Here in Abilene, we live in what is famously called ‘Tornado Alley’, which includes Texas, Oklahoma, Nebraska, Kansas, North and South Dakota, Iowa, Missouri, Arkansas, Tennessee, Louisiana, and Kentucky. We’re on the southern edge of Tornado Alley, but we still get our share of severe thunderstorms that can produce tornadoes. And, when Spring hits, the chances for those severe thunderstorms and tornadoes go way up, as well as my excitement.
Don’t get me wrong, I realize the dangers and destruction of these storms. It’s not like I want to see a tornado rip a community apart, I just dig the heck out of watching them form, and seeing the beauty of nature at work.
My obsession with twisters started at a young age when, anytime a major storm came pushing through, I would watch it until it completely passed by, hoping a tornado would drop out of the sky. It wasn’t until later that I learned how they were formed and the destruction they caused.

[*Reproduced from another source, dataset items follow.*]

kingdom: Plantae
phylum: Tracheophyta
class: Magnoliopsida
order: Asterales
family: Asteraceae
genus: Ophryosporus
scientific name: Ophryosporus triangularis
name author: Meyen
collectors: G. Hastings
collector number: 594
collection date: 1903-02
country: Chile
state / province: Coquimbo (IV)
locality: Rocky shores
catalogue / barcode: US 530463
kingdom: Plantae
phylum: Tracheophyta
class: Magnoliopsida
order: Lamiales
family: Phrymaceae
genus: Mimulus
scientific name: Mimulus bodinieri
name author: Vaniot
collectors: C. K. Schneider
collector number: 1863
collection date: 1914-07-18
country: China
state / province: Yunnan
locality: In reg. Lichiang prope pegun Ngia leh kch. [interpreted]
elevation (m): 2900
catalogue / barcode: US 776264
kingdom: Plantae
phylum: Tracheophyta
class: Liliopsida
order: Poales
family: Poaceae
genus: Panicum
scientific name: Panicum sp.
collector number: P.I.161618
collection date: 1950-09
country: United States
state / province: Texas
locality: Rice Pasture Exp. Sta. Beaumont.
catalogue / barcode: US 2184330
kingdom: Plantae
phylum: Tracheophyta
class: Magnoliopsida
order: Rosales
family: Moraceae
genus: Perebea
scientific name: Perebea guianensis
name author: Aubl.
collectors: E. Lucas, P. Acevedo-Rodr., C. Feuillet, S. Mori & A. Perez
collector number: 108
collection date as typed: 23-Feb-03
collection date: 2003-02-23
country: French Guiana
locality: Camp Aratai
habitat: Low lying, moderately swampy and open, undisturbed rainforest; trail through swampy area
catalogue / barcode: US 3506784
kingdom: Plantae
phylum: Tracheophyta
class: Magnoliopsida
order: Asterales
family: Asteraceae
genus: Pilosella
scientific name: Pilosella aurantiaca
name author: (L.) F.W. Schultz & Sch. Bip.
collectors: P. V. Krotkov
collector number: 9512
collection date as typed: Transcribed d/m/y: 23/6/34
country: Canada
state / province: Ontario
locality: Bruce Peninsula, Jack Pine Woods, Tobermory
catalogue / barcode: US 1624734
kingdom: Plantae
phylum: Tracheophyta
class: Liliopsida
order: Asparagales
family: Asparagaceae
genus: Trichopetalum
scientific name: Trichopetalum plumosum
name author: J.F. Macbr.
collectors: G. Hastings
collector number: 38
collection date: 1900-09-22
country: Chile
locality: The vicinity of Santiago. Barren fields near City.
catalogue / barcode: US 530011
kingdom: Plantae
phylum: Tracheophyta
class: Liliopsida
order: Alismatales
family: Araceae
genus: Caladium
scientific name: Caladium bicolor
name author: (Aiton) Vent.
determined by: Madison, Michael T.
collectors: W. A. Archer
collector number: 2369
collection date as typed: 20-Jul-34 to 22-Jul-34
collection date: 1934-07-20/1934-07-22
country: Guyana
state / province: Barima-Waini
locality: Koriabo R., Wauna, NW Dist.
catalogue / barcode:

One of my first attempts to chase one of these bad boys was around 1995. A friend and I were driving around on the back roads near the Clyde and Baird area when a strong thunderstorm seemed to come out of nowhere. Now first of all, not only were my friend and I not not too bright to begin with, we did not have any kind of training at all as far as chasing storms. Yet, we decided it would be cool to see if we could chase the storm and see if a tornado formed. To make a long story short, we gave chase and the storm kicked our tail. We think we may have seen a tornado, but we were so busy trying to run for our lives that we weren’t sure what we saw. Meeting a storm head on is a very stupid thing to do. We were blown all over the road, the windshield got all jacked up because of all the hail, and I needed new underwear. Come to find out, the storm we were chasing did have a funnel cloud spotted with it, but it never touched down.
That experience pushed me to learn more about how thunderstorms work and how tornadoes form. I have even taken a few SkyWarn classes to get certified in storm spotting and I am happy to say that I’ve now seen several tornadoes up close. The difference now is that I know a lot more about safely seeing one of nature’s most beautiful, yet dangerous wonders.
So, any time you see me out looking at the sky, see me with my face stuck in a radar, or talking about severe storms on the radio, you know it must be Spring.